Living away from my place of origin, my practice emerges from a personal inquiry into the meaning of home: how it is felt, remembered, and carried within the body, the land, and across time and space. Rooted in childhood memories and gestures of care shared with my Mother, my recent body of work translates these intimate recollections into sculptural forms that explore the domestic and the home as a living organism, capable of transformation, adaptation, and renewal.
My making unfolds through ritualised, meditative gestures, repeated bodily lines that curve and return such as braiding, weaving, tracing, and inscribing, where memory, body, material intertwine through cycles of return and repetition.
Working with bodily-proximate materials such as Transylvanian horsehair, human hair, satin ribbons, and caraway seeds, I investigate how sculpture might operate as an expanded field of relations between body, material, memory, and site that bear the inscriptions of lived experiences. Scent and breath extend this inquiry beyond the visual, becoming media for cyclical exchanges between the body and the atmosphere.

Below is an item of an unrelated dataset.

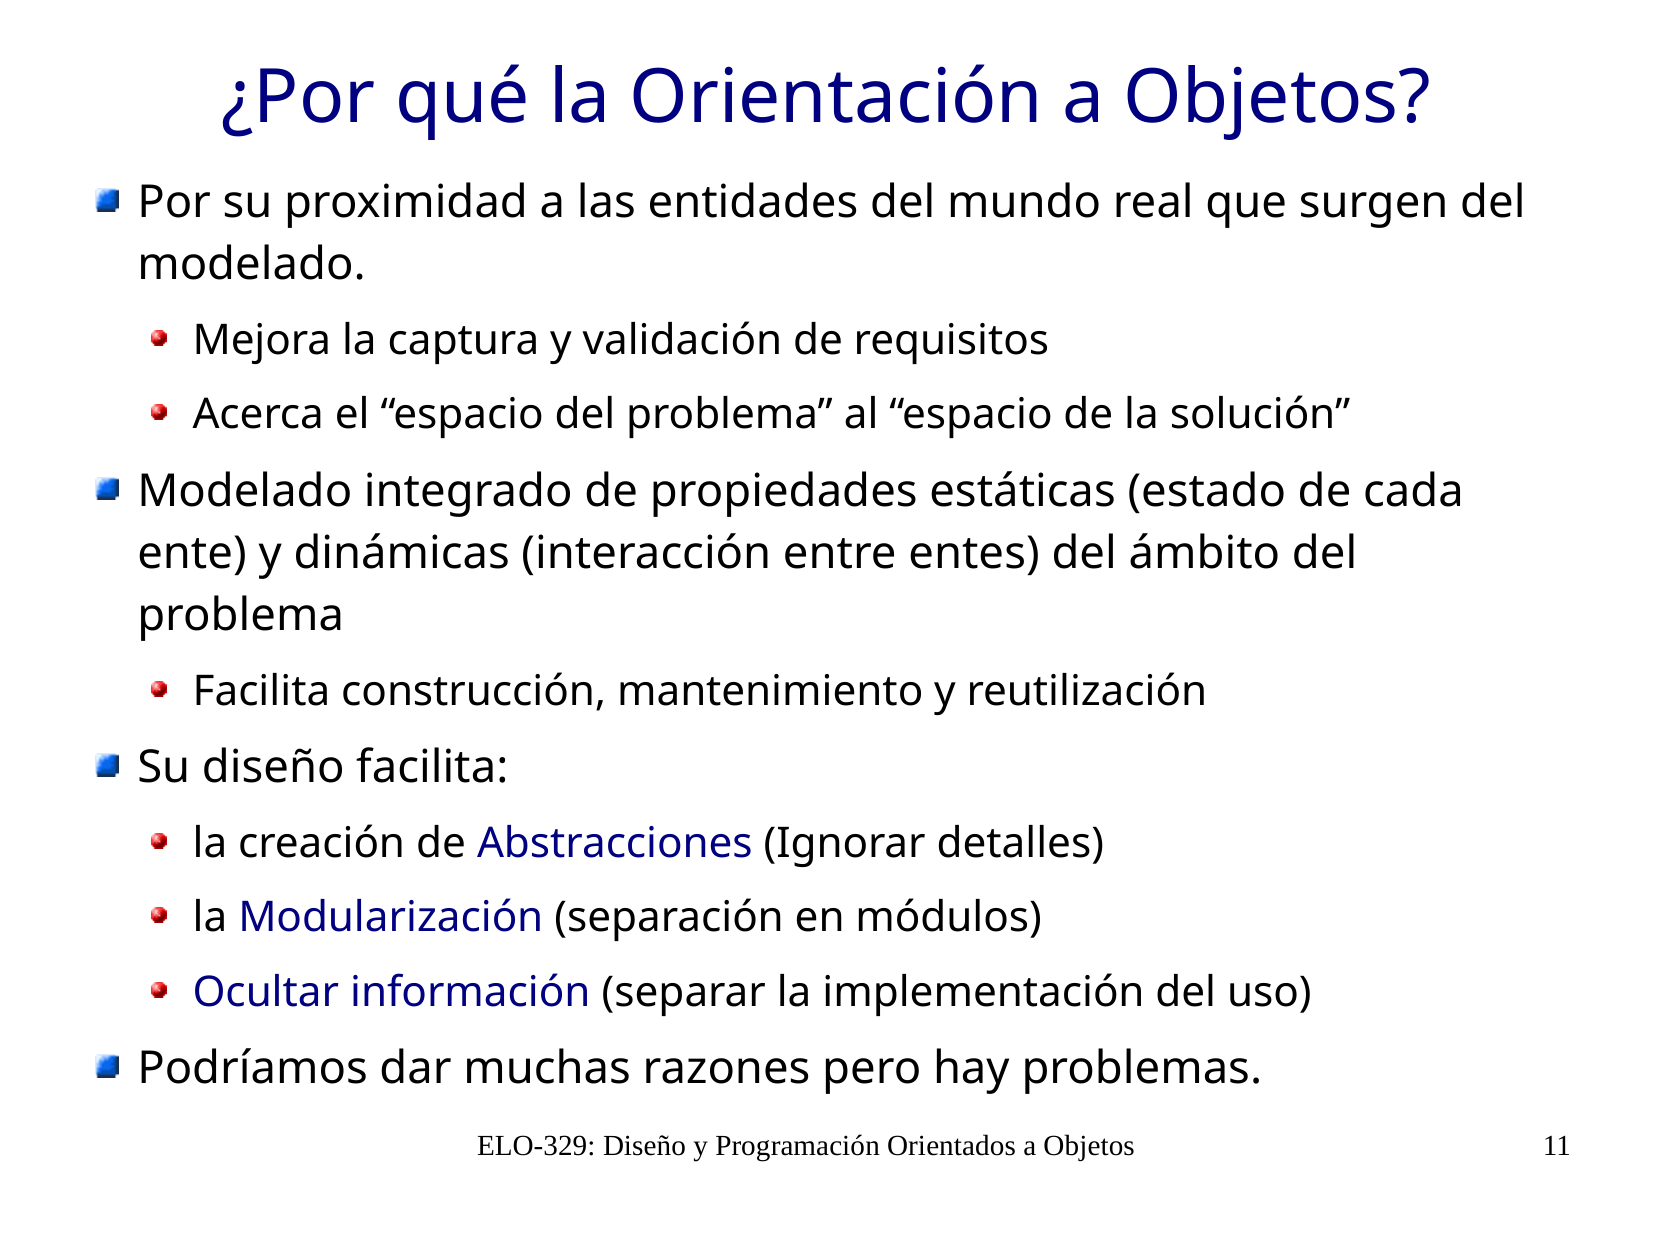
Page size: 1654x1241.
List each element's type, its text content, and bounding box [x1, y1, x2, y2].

title ¿Por qué la Orientación a Objetos? [82, 50, 1571, 137]
list Por su proximidad a las entidades del mundo real que surgen del modelado. Mejora la captura y validación de requisitos Acerca el “espacio del problema” al “espacio de la solución” Modelado integrado de propiedades estáticas (estado de cada ente) y dinámicas (interacción entre entes) del ámbito del problema Facilita construcción, mantenimiento y reutilización Su diseño facilita: la creación de Abstracciones (Ignorar detalles) la Modularización (separación en módulos) Ocultar información (separar la implementación del uso) Podríamos dar muchas razones pero hay problemas. [81, 169, 1571, 1107]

Influenced by Mona Hatoum, Doris Salcedo, and Olivia Bax, domestic and utilitarian objects are reimagined as extensions of the self, activated through intervention, tension, and movement, sculptural bodies-in-waiting where material memory and mobility converge.
Through a mix of easily repositioned and fixed installations that activate a sense of localness via site-responsive, situated encounters, I explore sculpture as a processual and performative field. Ritual-like gestures, residue, and temporal suspension position home as a lived and evolving encounter shaped by duration, site, and cyclical return.